The Kimball Methodology, developed by Ralph Kimball and documented in "The Data Warehouse Toolkit" (1996, with subsequent editions), is the most widely practiced approach to dimensional data modeling. Its core philosophy is that data warehouses (and by extension, lakehouses) should be designed around business processes and organized to be queryable by business users, not just technically optimized for storage efficiency.
Core Kimball Concepts
- Fact Tables: Store measurements of business events (one row per sale, one row per web click, one row per insurance claim). Facts contain quantitative measures (revenue, quantity, duration) and foreign keys to dimension tables.
- Dimension Tables: Contain the descriptive context of business events (customer name, product category, geographic region, date attributes). Kimball recommends denormalizing dimension attributes into a single flat table (no joins within the dimension).
- Conformed Dimensions: Dimension tables shared consistently across multiple fact tables in the same data warehouse. A conformed dim_date table used by both the sales fact table and the marketing fact table enables cross-process analysis.
- Bus Architecture: The enterprise-wide collection of all fact tables connected by conformed dimensions, enabling consistent cross-functional analysis.

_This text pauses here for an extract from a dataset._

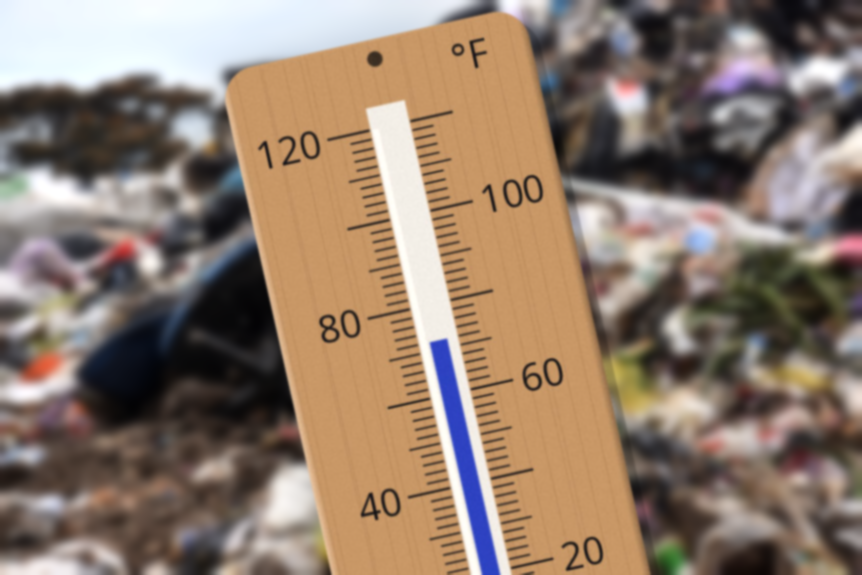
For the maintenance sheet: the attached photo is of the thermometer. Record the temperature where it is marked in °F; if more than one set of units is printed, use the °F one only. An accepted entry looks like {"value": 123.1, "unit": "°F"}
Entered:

Kimball in Modern Lakehouses
Kimball methodology is directly applicable to Apache Iceberg lakehouses. Fact tables become large Iceberg tables partitioned by date (the most common query filter). Dimension tables are smaller Iceberg tables that load efficiently into memory. dbt (Data Build Tool) is the most popular tool for implementing Kimball models in modern lakehouses: dbt models transform Silver-layer Iceberg tables into Gold-layer Kimball fact and dimension tables using declarative SQL.